Moosrambagh also Moosa Ram Bagh is an old suburb of Hyderabad, Telangana, India. It is named after the French military commander Monsieur Raymond who served the Nizams of the Hyderabad state during the 18th century. His tomb, Raymond's Tomb, is located near Asman Garh Palace. The locality of "Moosa-Ram-Bagh" is named after him. Wherein, Bagh refers to "a garden" as the area was once covered by extensive greenery.

==History==
Raymond became a close friend of the second Asaf Jah, Nizam Ali Khan. Raymond was not only held in high esteem by the 2nd Nizam, but had also won the love and trust of the local people.
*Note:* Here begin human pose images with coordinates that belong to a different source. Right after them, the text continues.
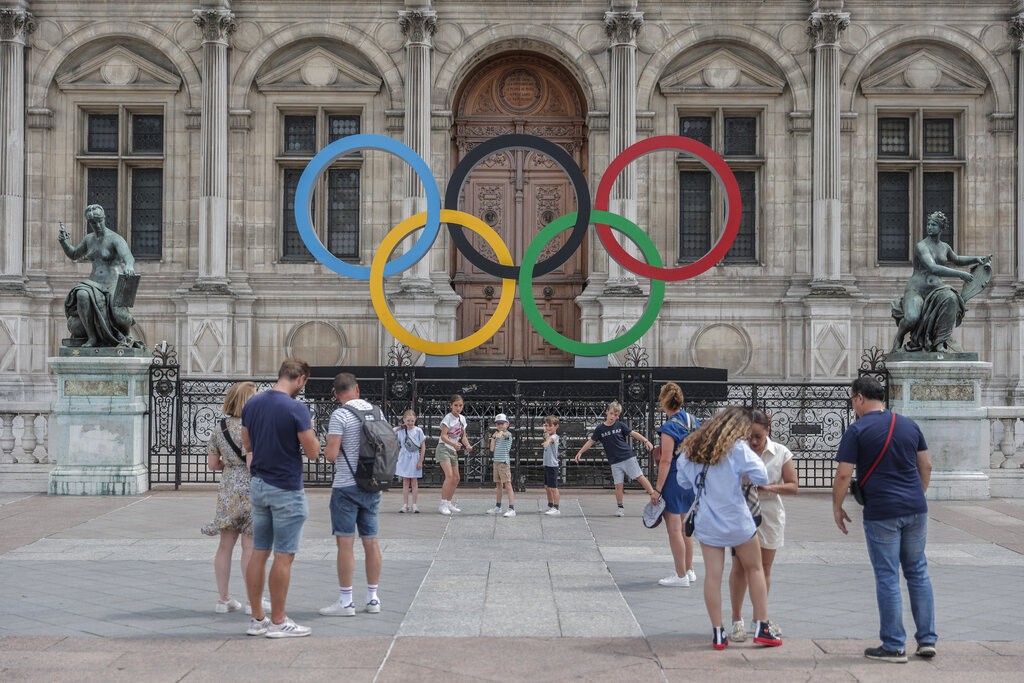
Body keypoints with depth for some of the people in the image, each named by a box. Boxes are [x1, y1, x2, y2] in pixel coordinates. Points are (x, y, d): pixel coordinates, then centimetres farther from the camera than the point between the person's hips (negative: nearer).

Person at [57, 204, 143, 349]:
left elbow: (129, 258, -27)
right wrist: (63, 241, 9)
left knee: (119, 318, -32)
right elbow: (73, 255, 29)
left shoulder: (116, 239, -8)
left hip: (113, 285, -5)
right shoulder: (89, 239, 14)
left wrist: (129, 266, -52)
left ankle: (127, 334, 7)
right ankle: (92, 337, -11)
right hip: (95, 285, 5)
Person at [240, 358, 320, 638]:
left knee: (259, 553, 11)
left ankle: (257, 619, 16)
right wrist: (309, 429, 4)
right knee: (283, 556, 0)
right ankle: (277, 622, 5)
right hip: (286, 490, -7)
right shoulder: (296, 408, -16)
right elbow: (313, 452, -13)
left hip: (258, 486, 7)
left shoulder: (252, 404, 5)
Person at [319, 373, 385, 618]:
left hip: (346, 487, -6)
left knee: (345, 542, -2)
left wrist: (327, 444, 4)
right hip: (372, 486, 6)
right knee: (371, 541, 11)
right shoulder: (377, 412, 7)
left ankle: (346, 601, 1)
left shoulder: (339, 415, -12)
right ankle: (372, 598, 16)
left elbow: (331, 455, -16)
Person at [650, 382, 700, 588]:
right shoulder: (694, 421, 5)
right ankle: (689, 570, 28)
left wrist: (657, 489, -17)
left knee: (674, 530, 1)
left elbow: (666, 461, -20)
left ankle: (681, 576, 6)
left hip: (674, 480, -8)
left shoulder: (670, 428, -18)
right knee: (685, 528, 20)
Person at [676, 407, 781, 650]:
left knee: (712, 575, 4)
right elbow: (761, 477, -15)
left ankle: (718, 633, 5)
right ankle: (762, 627, 14)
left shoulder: (693, 447, 6)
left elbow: (684, 482, 13)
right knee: (755, 568, 13)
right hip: (736, 520, -4)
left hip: (706, 522, 4)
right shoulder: (738, 448, -10)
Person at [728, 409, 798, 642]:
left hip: (769, 515, 2)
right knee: (739, 567, -2)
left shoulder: (781, 453, -3)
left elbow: (793, 486, -2)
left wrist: (770, 487, -19)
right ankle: (737, 620, 7)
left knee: (764, 569, 11)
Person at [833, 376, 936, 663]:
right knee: (918, 573, 15)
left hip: (881, 513, -5)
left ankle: (893, 646, 6)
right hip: (915, 510, 5)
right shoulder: (909, 425, 9)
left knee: (887, 578, 1)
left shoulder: (857, 430, -8)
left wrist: (837, 507, 2)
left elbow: (843, 475, -11)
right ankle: (927, 640, 17)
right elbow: (926, 465, 14)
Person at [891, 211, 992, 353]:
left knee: (951, 299, -33)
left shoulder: (945, 247, 15)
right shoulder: (921, 246, -8)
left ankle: (940, 343, -29)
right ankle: (898, 338, 3)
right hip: (916, 289, -5)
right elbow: (933, 268, -22)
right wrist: (960, 274, -23)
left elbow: (957, 260, 37)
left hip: (935, 289, 5)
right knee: (912, 318, -35)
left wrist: (977, 259, 22)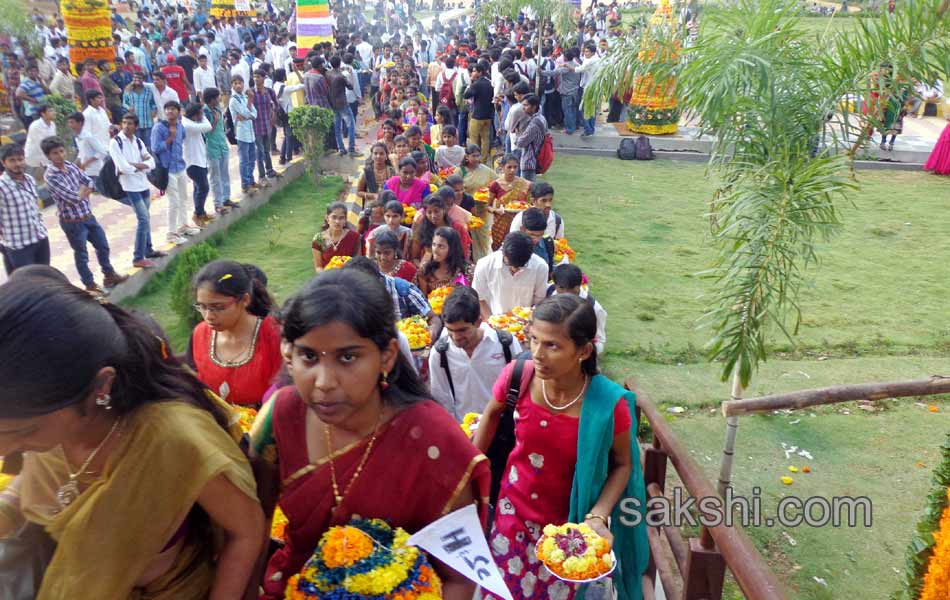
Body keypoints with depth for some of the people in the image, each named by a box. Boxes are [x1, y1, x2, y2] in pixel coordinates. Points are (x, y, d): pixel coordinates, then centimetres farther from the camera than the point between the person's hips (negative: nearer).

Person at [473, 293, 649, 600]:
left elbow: (622, 465, -9)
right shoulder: (517, 376, -21)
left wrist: (597, 517, -22)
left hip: (569, 525, -2)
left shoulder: (610, 404, -27)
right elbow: (492, 413, 2)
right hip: (514, 511, 2)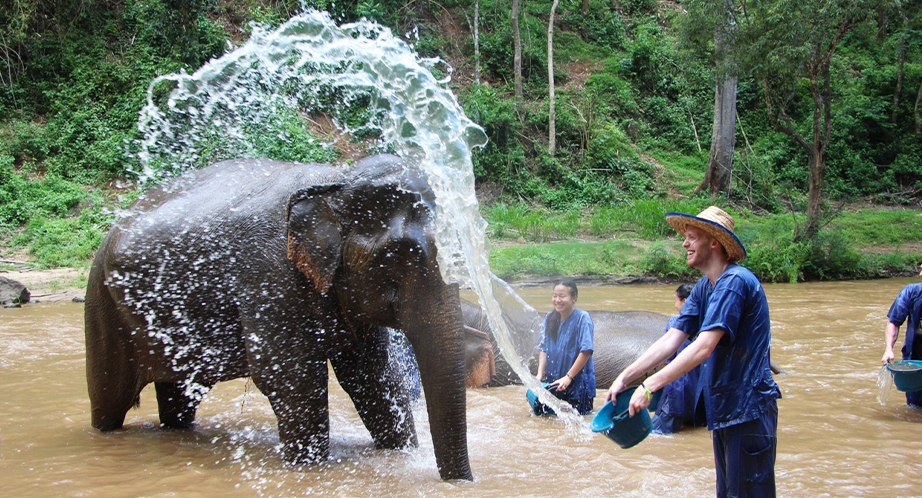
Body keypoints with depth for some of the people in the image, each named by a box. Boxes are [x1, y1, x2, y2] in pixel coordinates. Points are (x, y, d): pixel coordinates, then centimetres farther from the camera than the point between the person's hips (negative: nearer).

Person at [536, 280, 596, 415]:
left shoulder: (582, 318, -13)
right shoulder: (550, 318, 4)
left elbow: (586, 351, -18)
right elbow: (543, 348, 2)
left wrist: (568, 377, -20)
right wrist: (540, 374, -11)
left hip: (578, 383, -5)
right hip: (553, 381, 5)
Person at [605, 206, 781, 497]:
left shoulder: (734, 282, -20)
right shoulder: (704, 287, 10)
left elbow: (703, 348, -27)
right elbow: (672, 340, 5)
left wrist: (650, 386, -27)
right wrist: (625, 378, -5)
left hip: (748, 410, -9)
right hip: (724, 408, 9)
He made himself popular through his kindness, bravery and contribution to Hyderabad. To the Muslims, he was Musa Rahim, and to the Hindus, he was Musa Ram.

George Bruce Malleson said that
"No European of mark who followed him in India, ever succeeded in gaining to such an extent the love, the esteem, the admiration of the natives of the country."

==Commercial area==
Moosrambagh has many shops catering to all the needs of its residents. The popular Hyderabadi restaurants Capital ( Shaam) and Bawarchi are located here. The suburb also has Doordarshan's TV tower.

==IT tower==
On 2 October 2023, BRS Working President, Minister for Municipal Administration & Urban Development, Industries and IT&C K. T. Rama Rao laid the foundation stone of the 30-floor Malakpet IT tower- iTek Nucleus in Moosarambagh area. The IT tower will span 11 acres with a built-up space of 15 lakh sqft with a cost of Rs. 701 crores and will create 50,000 direct and indirect jobs. IT Tower is set to be completed in 36 months. The IT tower will be near the Musarambagh metro station.

==Transport==
The state-owned TSRTC runs the city bus service, connecting to all the major centres of the city. There is also a Hyderabad metro station, connecting it to other parts of city.